# [Exercise directions]
Scan the entries that follow for the word "with", then report every line in which it appears.

◇ ◇ ◇ ◇ ◇ ◇ ◇

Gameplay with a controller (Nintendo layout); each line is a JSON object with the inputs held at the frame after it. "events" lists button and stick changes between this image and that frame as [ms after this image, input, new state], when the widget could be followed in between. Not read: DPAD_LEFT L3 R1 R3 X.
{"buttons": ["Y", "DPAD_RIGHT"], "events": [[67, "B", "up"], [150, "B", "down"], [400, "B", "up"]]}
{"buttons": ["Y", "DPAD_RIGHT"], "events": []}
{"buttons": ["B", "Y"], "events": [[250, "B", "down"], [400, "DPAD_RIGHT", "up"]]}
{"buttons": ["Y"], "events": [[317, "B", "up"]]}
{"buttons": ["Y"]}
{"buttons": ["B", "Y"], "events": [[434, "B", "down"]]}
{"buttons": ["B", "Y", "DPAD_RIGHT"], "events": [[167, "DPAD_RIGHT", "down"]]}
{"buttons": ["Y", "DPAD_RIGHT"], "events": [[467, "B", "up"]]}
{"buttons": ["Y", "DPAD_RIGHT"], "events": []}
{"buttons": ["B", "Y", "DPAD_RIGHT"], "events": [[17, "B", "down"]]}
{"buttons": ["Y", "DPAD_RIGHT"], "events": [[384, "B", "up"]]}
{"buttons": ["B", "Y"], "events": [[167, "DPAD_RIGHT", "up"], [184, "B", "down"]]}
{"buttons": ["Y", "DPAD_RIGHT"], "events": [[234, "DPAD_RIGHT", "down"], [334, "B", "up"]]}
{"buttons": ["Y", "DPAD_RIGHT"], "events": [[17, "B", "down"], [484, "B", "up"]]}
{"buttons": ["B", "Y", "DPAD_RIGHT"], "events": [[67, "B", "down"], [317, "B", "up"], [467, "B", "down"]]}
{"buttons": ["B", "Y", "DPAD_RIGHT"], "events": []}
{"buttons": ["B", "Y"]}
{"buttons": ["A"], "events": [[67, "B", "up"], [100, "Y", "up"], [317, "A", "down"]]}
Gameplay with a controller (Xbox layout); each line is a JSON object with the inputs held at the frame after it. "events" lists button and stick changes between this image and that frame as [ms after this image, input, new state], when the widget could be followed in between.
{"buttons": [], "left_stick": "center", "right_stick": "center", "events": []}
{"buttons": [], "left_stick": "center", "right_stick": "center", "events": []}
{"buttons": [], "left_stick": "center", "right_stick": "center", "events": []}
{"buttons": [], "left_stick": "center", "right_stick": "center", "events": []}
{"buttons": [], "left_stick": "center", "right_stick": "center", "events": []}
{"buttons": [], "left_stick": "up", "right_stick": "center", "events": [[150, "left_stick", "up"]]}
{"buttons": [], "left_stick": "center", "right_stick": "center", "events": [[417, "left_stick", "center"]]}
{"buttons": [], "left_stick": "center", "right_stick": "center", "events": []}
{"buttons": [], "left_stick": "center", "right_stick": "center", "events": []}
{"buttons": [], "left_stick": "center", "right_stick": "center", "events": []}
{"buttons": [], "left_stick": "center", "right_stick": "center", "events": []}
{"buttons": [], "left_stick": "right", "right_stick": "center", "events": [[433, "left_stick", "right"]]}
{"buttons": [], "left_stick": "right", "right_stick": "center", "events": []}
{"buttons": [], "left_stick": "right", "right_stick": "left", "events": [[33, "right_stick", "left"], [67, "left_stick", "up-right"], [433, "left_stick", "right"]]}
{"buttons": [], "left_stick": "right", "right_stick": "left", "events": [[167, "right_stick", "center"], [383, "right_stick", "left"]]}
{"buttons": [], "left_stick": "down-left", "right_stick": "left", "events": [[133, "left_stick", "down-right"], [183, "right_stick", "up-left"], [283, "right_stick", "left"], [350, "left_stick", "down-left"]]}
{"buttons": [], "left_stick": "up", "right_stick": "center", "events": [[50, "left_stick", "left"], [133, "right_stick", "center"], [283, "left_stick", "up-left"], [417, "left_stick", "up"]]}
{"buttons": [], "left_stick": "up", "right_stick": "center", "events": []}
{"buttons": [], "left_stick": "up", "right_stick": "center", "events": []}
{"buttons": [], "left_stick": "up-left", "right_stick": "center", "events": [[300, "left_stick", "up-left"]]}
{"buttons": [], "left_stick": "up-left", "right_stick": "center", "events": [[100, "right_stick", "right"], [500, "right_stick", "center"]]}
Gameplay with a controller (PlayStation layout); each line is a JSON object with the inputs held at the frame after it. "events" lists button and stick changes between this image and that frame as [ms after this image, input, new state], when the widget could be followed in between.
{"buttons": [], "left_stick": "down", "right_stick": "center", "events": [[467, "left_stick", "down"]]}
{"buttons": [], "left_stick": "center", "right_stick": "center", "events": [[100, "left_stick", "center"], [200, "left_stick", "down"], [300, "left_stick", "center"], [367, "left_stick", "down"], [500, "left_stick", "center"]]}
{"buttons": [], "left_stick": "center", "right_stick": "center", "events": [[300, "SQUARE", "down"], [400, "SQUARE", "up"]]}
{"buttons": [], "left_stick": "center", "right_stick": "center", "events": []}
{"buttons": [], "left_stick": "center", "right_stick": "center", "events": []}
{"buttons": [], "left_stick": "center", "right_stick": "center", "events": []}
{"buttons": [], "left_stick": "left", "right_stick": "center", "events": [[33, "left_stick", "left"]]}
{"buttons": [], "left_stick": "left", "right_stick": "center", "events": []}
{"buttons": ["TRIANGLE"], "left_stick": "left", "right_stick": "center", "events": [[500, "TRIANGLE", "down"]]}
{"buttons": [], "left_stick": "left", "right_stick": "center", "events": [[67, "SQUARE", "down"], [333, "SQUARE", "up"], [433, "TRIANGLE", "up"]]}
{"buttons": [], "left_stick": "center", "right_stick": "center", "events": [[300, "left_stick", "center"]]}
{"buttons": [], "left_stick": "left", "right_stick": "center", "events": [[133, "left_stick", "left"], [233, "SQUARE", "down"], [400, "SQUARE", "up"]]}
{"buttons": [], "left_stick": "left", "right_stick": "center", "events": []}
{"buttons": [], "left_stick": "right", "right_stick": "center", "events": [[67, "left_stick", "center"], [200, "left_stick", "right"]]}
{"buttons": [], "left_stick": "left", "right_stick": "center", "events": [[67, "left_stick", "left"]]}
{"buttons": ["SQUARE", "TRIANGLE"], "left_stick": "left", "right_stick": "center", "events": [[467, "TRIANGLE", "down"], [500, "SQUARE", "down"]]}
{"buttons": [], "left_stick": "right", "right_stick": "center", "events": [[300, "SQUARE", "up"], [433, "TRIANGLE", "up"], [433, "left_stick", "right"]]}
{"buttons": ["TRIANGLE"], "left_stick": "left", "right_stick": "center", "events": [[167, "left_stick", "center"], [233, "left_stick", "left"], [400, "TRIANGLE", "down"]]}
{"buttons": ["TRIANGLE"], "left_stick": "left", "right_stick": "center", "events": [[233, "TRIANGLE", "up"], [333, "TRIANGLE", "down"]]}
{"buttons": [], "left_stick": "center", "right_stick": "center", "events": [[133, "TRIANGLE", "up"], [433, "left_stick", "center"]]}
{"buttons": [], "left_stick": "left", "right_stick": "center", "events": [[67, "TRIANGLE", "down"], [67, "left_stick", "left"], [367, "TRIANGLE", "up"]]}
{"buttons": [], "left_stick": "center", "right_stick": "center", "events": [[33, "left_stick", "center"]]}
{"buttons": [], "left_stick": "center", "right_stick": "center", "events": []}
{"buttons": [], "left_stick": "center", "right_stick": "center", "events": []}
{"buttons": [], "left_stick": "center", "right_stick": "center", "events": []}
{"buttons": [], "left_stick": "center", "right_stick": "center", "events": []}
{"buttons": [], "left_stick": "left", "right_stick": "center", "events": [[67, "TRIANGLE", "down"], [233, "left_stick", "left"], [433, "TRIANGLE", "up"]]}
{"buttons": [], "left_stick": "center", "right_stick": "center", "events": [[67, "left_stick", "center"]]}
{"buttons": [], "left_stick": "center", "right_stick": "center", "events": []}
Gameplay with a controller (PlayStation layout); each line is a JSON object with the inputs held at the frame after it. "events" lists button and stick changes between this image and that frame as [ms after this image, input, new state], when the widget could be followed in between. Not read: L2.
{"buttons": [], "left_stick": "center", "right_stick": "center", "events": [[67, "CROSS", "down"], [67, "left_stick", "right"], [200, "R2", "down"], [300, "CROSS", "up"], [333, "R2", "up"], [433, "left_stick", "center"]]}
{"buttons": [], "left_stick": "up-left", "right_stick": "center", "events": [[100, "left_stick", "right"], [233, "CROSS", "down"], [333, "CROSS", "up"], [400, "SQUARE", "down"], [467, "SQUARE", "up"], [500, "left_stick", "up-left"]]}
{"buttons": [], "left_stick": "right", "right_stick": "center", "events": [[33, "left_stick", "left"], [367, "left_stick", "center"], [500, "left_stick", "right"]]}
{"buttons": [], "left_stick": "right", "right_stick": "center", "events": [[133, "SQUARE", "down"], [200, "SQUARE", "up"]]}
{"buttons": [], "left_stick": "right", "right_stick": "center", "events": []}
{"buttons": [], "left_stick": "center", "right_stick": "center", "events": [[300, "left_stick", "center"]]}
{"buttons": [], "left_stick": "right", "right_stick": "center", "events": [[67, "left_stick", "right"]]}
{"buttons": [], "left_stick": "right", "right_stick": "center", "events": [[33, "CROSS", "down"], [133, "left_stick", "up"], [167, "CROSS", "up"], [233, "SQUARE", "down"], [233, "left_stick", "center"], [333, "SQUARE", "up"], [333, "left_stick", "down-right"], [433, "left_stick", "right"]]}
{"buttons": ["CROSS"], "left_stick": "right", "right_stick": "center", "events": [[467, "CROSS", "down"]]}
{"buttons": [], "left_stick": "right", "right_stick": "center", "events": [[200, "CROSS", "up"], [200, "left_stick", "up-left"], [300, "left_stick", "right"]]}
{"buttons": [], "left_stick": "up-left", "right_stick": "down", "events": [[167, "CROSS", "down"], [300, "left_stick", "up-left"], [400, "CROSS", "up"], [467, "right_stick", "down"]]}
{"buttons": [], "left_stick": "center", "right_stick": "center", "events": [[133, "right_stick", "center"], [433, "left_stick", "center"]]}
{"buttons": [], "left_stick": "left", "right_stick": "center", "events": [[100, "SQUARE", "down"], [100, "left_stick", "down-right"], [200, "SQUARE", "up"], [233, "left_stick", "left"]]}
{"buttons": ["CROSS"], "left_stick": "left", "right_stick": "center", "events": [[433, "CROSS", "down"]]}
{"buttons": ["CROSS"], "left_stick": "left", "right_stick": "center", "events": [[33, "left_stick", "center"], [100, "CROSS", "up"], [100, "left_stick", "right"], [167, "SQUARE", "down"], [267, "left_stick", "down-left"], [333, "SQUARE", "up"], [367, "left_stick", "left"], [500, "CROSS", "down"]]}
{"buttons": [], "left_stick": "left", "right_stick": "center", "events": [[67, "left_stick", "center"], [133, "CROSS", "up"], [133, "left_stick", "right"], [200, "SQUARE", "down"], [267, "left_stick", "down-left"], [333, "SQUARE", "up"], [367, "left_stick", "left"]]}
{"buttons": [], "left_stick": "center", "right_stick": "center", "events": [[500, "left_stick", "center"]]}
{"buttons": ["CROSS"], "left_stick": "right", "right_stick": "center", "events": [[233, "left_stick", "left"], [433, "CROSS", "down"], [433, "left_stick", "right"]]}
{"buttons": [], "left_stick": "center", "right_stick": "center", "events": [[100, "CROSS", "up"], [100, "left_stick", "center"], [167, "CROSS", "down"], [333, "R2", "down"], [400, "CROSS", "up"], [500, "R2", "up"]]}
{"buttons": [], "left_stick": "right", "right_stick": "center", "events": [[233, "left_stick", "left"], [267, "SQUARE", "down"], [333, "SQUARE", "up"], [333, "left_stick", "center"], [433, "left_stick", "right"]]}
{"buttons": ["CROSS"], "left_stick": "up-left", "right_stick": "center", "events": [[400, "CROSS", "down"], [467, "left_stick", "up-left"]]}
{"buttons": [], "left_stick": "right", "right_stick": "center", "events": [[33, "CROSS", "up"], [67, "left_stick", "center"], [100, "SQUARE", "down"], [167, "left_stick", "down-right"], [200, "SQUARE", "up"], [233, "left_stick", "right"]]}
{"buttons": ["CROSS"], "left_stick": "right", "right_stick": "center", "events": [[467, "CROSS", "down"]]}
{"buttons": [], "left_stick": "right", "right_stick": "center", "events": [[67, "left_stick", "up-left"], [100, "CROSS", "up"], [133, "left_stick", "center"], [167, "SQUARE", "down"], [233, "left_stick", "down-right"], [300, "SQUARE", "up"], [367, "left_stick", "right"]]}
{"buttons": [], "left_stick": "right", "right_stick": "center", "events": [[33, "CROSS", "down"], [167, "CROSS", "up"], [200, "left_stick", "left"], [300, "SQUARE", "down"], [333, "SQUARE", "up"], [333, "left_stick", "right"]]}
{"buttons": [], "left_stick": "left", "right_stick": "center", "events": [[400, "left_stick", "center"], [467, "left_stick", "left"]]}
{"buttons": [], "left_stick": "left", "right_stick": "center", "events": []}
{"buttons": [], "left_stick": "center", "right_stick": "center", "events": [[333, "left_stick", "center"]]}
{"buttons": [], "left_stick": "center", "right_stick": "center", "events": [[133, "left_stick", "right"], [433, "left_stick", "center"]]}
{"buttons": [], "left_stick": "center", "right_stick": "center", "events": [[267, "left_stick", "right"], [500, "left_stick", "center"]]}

◇ ◇ ◇ ◇ ◇ ◇ ◇

# [Reply to the exercise]
Gameplay with a controller (Nintendo layout); each line is a JSON object with the inputs held at the frame after it. "events" lists button and stick changes between this image and that frame as [ms after this image, input, new state], when the widget could be followed in between. Not read: DPAD_LEFT L3 R1 R3 X.
Gameplay with a controller (Xbox layout); each line is a JSON object with the inputs held at the frame after it. "events" lists button and stick changes between this image and that frame as [ms after this image, input, new state], when the widget could be followed in between.
Gameplay with a controller (PlayStation layout); each line is a JSON object with the inputs held at the frame after it. "events" lists button and stick changes between this image and that frame as [ms after this image, input, new state], when the widget could be followed in between.
Gameplay with a controller (PlayStation layout); each line is a JSON object with the inputs held at the frame after it. "events" lists button and stick changes between this image and that frame as [ms after this image, input, new state], when the widget could be followed in between. Not read: L2.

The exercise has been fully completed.